Document segment:
::::::::::

I guess I should modify my simplistic claim, which reflects generally accepted traditional beliefs about total information loss in a black hole. Those interested in reading more can refer to this discussion of the black hole information paradox, although frankly it makes my head hurt. Briefly, there’s hypothetically (and very controversially) something called the Page curve governing black hole evaporation as a consequence of Hawking radiation, which suggests that at about the halfway point of such black hole evaporation (which for realistic black holes would be on the order of trillions of years) the Hawking radiation starts to become increasingly correlated with the putative information content inside the black hole.
FWIW, this strikes me as being more math than physics, forever untestable, eternally elusive and immune to any actual evidence.
“Moment”, in physics, is a lot broader concept than “dipole moment” specifically, and it’s consistent in its meaning across many different concepts. It’s not particularly related to the “short time” meaning, though I’m not actually sure which came first.
“Helium” was discovered (spectroscopically) in the Sun, and named for the Greek sun god Helios; the “-ium” ending means ‘thing’ or ‘stuff’. So far, so good.

::::::::::

Job 1: Could you repeat everything in the physics discussion from "I guess I should" down to "any actual evidence."?
Job 2:
Answer these questions from the physics discussion:
(a) At about what point of black hole evaporation does the Page curve suggest Hawking radiation starts to become increasingly correlated with the information inside the black hole?
(b) Which Greek god was helium named for?
(c) What does the "-ium" ending mean?
The items after this text are separate material.

::::::::::

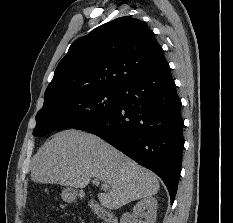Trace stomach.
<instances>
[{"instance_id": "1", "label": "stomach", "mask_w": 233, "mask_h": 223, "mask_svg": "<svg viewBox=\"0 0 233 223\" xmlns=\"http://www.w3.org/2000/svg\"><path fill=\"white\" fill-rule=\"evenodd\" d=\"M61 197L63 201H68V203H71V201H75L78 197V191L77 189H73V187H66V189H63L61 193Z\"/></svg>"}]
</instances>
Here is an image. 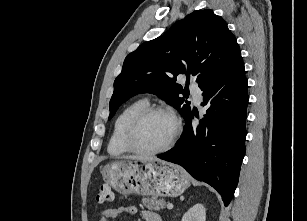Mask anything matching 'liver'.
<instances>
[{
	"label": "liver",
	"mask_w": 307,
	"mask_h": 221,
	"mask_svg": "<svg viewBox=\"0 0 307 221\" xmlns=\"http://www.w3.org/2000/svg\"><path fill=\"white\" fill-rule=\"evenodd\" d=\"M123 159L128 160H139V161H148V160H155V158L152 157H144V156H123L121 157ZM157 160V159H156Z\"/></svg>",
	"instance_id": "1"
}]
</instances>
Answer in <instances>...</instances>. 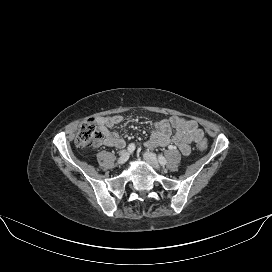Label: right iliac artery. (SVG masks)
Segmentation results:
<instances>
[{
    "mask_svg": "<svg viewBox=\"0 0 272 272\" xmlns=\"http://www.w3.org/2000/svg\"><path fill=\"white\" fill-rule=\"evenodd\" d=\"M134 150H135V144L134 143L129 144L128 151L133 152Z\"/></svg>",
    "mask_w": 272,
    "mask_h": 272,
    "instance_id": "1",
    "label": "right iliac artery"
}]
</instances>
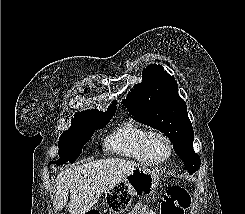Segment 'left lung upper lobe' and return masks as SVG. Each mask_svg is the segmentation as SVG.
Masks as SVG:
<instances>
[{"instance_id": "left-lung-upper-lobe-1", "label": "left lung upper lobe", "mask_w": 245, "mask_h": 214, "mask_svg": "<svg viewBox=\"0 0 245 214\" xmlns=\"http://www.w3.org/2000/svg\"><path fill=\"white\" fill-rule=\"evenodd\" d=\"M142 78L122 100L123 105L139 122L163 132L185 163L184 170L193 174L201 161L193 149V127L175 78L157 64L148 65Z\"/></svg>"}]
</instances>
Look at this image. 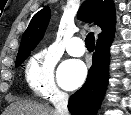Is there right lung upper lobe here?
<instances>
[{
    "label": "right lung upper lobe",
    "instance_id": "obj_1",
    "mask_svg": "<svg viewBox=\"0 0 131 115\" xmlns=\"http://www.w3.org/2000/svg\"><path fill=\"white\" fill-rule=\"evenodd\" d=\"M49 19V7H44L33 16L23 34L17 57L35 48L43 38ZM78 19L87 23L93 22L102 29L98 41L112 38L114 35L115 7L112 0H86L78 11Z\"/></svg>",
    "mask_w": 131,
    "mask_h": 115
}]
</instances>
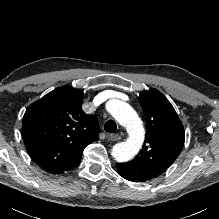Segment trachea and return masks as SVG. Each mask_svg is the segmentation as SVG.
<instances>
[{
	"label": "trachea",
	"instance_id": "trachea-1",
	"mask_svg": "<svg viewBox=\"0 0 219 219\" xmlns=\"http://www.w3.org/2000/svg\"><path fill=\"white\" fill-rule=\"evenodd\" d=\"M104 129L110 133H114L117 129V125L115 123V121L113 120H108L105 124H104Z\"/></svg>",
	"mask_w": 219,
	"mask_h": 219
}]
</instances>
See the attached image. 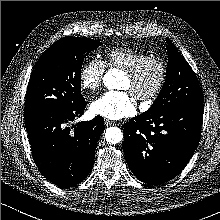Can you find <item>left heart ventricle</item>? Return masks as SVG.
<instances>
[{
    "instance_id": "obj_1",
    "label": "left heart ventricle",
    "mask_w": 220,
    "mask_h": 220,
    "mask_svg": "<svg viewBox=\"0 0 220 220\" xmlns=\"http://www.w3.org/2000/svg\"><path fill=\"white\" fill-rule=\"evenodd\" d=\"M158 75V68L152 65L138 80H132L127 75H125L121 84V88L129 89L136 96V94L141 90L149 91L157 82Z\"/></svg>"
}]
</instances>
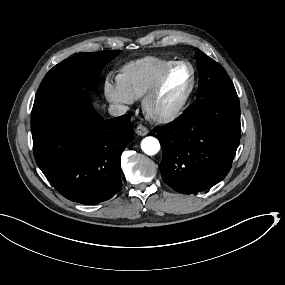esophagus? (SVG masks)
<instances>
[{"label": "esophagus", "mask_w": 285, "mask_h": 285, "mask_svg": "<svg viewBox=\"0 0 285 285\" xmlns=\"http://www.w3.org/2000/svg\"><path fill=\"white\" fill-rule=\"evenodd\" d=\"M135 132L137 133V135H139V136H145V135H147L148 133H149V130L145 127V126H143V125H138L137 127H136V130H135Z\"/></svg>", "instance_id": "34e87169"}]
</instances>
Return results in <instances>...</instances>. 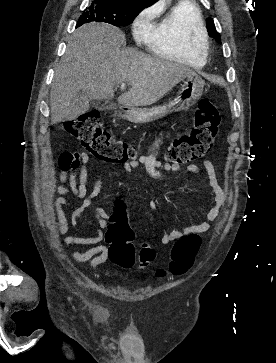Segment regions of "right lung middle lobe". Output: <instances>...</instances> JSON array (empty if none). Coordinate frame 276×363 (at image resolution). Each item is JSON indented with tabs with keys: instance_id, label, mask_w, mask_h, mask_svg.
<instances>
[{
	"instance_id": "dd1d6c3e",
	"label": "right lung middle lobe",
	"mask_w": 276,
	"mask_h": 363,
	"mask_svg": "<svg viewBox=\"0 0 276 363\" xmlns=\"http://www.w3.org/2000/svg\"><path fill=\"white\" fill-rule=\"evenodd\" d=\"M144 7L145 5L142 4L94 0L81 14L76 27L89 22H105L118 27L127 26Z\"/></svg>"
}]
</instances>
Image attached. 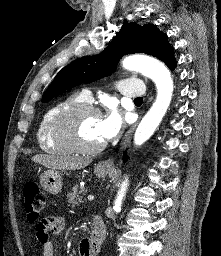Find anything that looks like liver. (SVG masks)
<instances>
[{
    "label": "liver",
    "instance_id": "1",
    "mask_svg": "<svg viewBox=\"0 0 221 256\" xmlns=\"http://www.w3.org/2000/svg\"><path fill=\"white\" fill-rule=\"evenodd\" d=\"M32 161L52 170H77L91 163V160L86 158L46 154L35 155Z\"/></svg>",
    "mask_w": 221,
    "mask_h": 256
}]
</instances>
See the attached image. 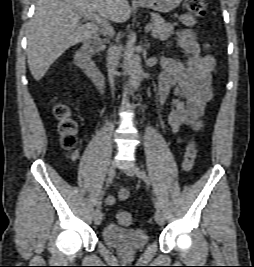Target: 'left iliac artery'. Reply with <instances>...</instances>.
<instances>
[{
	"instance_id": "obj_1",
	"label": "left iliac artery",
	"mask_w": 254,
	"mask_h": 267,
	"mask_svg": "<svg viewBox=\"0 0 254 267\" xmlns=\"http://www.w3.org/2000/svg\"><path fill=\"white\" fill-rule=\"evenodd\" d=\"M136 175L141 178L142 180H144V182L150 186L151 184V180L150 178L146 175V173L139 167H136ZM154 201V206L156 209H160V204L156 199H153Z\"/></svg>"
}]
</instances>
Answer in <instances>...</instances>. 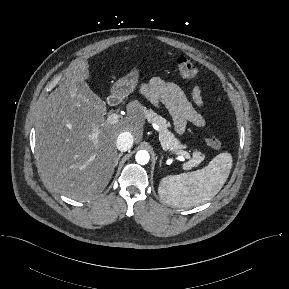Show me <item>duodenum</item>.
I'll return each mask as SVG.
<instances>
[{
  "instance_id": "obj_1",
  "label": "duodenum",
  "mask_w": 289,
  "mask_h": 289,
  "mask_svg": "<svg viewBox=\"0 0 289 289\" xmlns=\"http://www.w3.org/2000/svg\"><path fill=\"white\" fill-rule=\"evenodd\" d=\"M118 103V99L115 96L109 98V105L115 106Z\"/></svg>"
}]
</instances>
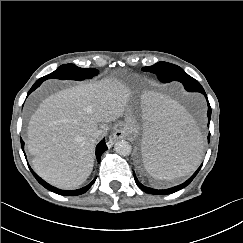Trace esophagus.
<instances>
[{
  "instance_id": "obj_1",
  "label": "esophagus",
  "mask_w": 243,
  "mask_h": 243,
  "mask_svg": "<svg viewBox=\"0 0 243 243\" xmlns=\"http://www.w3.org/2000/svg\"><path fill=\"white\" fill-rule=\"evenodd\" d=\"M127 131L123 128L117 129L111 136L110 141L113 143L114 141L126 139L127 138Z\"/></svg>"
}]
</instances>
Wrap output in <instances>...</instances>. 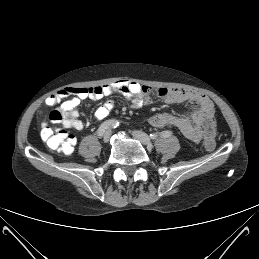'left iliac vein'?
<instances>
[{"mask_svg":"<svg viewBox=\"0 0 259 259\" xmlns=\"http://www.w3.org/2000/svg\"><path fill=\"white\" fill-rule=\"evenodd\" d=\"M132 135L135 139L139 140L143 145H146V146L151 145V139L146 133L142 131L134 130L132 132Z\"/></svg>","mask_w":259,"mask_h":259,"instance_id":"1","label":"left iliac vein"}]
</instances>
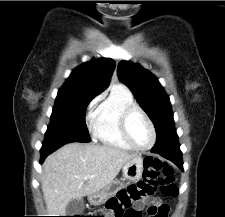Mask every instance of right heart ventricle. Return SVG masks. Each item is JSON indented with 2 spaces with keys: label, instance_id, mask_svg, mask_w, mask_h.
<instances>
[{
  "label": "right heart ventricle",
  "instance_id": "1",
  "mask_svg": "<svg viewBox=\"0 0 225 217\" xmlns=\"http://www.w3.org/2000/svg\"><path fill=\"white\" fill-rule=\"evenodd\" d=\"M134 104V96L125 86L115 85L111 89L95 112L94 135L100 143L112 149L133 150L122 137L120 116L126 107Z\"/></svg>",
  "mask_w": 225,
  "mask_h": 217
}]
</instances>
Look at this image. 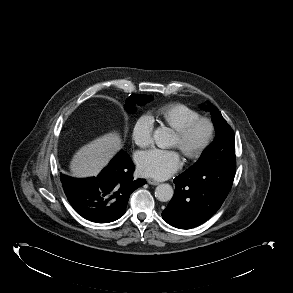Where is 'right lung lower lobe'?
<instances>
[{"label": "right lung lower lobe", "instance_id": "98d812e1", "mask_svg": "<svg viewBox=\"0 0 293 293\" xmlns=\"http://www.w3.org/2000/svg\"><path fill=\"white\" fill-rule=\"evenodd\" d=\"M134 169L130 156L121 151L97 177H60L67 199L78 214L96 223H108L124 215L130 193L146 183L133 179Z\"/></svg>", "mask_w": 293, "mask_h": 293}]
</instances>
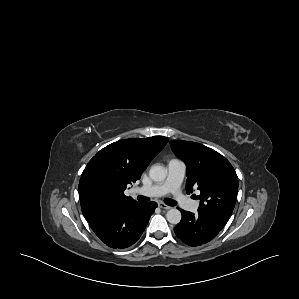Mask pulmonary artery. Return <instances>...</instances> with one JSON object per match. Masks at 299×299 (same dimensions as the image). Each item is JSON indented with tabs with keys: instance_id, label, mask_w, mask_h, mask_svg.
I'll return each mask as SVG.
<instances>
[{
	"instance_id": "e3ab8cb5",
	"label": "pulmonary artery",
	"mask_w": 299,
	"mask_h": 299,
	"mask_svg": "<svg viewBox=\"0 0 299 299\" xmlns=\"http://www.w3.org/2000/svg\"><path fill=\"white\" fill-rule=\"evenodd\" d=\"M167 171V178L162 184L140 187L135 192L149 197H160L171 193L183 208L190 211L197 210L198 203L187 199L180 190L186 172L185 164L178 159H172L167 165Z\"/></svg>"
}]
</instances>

::::::::::

Worked solution 1:
I guess I should modify my simplistic claim, which reflects generally accepted traditional beliefs about total information loss in a black hole. Those interested in reading more can refer to this discussion of the black hole information paradox, although frankly it makes my head hurt. Briefly, there’s hypothetically (and very controversially) something called the Page curve governing black hole evaporation as a consequence of Hawking radiation, which suggests that at about the halfway point of such black hole evaporation (which for realistic black holes would be on the order of trillions of years) the Hawking radiation starts to become increasingly correlated with the putative information content inside the black hole.
FWIW, this strikes me as being more math than physics, forever untestable, eternally elusive and immune to any actual evidence.

Worked solution 2:
(a) At about the halfway point.
(b) Helios, the Greek sun god.
(c) 'Thing' or 'stuff'.